* **What the task asks**
Find each line below that contains the string "буде", matching case exactly, and copy those lines.

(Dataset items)
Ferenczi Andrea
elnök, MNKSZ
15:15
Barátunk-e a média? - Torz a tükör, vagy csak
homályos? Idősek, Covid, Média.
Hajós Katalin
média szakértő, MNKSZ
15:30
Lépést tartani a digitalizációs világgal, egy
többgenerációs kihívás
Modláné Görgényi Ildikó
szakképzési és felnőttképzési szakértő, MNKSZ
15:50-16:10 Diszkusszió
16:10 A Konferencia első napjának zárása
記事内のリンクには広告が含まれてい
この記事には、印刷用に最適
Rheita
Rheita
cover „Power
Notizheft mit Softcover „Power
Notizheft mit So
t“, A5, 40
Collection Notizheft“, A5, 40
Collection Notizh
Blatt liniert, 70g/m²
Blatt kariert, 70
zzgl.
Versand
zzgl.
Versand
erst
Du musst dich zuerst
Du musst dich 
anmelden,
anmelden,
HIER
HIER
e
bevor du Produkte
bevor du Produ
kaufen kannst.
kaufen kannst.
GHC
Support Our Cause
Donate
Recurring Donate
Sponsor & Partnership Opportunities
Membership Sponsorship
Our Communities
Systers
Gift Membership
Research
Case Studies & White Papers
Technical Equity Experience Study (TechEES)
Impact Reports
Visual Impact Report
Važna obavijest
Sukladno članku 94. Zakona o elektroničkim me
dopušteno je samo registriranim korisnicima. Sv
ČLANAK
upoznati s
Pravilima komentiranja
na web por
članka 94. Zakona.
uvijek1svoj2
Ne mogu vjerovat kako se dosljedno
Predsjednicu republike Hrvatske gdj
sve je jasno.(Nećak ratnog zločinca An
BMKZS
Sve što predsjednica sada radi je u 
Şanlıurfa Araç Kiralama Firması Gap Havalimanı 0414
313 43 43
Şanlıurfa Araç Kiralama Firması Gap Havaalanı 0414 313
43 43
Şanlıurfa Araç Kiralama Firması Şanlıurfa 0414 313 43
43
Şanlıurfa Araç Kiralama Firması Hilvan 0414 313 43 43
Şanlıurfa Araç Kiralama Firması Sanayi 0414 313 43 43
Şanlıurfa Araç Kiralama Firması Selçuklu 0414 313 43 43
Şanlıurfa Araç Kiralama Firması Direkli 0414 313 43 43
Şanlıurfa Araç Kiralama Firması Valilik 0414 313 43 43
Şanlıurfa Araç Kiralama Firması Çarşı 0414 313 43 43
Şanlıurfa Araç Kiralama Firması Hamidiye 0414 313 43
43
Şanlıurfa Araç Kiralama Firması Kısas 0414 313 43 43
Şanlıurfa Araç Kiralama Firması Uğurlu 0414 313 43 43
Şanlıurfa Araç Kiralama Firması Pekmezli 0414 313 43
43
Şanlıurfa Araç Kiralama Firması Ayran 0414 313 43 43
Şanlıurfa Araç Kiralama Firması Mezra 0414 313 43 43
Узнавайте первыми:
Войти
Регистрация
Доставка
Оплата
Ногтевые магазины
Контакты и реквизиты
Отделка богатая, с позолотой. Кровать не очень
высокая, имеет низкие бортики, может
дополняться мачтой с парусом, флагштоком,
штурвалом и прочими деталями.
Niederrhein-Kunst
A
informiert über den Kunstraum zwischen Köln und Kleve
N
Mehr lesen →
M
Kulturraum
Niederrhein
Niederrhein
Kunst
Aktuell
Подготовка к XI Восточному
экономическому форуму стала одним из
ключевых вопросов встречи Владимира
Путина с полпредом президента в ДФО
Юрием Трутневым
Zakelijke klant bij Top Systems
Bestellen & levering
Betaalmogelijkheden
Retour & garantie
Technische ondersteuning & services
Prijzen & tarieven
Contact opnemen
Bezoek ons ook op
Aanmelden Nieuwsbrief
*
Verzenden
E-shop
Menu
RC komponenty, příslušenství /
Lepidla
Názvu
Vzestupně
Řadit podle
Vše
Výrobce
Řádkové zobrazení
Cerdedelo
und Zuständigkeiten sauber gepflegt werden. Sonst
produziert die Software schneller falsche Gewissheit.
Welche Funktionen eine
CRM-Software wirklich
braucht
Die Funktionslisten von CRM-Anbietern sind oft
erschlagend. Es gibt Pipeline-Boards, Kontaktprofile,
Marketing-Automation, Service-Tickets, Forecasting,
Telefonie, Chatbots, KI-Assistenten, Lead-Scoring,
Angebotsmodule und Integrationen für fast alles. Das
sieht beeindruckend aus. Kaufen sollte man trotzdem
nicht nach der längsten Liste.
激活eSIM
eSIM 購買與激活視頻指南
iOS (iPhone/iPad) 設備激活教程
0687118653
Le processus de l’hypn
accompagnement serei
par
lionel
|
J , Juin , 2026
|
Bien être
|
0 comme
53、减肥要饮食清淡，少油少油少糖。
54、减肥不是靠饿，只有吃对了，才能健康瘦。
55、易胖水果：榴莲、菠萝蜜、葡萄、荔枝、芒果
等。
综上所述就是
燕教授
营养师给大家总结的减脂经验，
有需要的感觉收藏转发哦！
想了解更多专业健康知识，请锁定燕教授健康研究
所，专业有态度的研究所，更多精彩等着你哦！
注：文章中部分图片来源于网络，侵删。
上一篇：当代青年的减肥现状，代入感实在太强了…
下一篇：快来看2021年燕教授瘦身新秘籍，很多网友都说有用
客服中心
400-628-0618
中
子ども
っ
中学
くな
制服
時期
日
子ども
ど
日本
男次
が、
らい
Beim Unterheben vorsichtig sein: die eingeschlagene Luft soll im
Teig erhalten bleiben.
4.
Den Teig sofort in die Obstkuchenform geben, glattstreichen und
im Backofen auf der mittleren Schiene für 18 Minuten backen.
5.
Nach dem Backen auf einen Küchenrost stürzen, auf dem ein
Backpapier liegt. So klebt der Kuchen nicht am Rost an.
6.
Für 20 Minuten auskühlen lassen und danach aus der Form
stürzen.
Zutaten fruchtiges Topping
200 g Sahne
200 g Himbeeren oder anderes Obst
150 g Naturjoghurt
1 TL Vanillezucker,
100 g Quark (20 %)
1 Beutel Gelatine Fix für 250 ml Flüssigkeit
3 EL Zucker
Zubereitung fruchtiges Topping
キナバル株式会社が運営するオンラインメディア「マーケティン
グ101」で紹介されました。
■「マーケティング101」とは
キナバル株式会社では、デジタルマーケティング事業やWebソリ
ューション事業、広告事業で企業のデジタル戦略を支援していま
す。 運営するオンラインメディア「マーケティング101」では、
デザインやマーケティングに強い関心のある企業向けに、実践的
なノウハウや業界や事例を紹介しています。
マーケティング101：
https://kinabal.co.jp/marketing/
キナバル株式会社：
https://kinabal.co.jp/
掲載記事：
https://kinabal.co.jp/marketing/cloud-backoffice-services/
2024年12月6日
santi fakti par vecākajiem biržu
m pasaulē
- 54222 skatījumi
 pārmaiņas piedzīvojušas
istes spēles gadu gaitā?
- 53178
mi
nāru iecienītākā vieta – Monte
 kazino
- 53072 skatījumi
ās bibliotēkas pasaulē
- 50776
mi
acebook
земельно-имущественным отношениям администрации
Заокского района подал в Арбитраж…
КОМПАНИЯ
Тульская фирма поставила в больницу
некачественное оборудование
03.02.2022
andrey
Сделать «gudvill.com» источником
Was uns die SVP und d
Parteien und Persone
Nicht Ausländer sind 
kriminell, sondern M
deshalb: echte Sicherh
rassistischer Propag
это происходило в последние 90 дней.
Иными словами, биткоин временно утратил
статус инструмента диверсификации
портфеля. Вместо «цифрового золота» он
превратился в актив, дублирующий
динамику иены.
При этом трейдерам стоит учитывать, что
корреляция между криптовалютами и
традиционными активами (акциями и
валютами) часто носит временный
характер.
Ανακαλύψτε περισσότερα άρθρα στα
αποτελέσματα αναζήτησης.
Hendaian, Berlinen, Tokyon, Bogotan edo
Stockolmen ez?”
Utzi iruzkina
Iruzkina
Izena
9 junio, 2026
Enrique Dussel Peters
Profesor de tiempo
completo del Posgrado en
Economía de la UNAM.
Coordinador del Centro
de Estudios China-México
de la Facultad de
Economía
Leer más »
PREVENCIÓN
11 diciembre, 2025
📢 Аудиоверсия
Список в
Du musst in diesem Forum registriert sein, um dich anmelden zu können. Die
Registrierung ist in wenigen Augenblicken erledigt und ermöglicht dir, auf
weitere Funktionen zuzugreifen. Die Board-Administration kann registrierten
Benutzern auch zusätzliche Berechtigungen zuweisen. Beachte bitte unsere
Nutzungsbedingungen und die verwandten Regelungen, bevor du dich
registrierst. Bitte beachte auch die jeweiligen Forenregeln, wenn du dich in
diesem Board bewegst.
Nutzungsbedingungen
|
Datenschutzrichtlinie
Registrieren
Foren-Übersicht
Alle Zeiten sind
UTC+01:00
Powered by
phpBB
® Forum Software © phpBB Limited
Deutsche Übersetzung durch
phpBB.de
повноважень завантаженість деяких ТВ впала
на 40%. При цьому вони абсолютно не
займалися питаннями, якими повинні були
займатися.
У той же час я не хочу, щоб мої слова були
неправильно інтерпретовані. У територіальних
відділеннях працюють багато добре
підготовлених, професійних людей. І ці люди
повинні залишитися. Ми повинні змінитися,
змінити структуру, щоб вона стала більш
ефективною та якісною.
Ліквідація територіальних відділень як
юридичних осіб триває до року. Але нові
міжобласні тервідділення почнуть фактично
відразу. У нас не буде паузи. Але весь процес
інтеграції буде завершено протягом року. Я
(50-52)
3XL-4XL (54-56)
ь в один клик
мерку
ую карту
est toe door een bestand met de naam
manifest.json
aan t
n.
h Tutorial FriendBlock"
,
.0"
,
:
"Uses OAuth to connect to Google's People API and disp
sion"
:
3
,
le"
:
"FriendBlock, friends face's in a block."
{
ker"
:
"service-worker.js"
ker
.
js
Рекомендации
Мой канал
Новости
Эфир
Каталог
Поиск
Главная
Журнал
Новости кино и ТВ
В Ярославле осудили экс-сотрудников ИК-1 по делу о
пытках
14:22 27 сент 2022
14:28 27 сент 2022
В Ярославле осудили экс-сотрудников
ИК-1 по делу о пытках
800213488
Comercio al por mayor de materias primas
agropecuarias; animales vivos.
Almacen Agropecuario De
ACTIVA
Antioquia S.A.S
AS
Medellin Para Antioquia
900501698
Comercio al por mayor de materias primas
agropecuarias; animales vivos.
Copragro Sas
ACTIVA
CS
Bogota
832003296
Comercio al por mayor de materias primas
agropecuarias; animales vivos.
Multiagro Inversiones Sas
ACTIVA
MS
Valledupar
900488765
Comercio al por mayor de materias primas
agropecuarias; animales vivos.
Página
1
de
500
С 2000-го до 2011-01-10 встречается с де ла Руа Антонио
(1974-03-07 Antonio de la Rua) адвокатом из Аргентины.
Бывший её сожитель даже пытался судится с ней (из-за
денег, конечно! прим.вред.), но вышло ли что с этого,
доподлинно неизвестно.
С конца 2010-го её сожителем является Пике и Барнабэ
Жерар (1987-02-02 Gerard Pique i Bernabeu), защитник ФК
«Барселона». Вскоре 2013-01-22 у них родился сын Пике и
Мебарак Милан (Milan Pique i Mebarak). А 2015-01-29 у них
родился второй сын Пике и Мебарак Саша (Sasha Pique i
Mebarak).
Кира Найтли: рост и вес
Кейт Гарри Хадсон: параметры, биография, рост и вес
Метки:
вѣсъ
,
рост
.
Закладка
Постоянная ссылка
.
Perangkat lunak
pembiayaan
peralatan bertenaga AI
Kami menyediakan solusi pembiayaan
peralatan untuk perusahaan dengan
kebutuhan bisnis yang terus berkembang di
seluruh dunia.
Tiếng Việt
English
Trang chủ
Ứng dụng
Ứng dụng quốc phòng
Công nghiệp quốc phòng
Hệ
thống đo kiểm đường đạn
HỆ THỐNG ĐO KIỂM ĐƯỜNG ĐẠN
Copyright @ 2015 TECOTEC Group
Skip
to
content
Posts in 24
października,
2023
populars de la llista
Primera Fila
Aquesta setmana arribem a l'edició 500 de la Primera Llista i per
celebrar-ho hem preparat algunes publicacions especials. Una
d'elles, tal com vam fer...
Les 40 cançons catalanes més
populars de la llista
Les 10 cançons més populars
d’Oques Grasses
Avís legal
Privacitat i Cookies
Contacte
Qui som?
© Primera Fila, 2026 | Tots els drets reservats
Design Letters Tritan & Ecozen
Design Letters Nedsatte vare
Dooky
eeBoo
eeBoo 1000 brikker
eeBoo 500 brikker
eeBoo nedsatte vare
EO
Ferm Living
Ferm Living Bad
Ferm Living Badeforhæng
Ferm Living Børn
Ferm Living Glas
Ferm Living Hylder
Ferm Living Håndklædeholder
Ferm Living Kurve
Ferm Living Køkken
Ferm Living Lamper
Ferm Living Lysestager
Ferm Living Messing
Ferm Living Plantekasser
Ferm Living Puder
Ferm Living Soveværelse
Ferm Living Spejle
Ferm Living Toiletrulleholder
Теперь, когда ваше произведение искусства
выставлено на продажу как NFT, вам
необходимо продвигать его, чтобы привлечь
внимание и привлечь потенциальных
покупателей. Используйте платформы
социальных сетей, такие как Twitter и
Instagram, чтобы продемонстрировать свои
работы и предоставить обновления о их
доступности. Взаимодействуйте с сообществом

* **Solution for this problem**
відразу. У нас не буде паузи. Але весь процес
інтеграції буде завершено протягом року. Я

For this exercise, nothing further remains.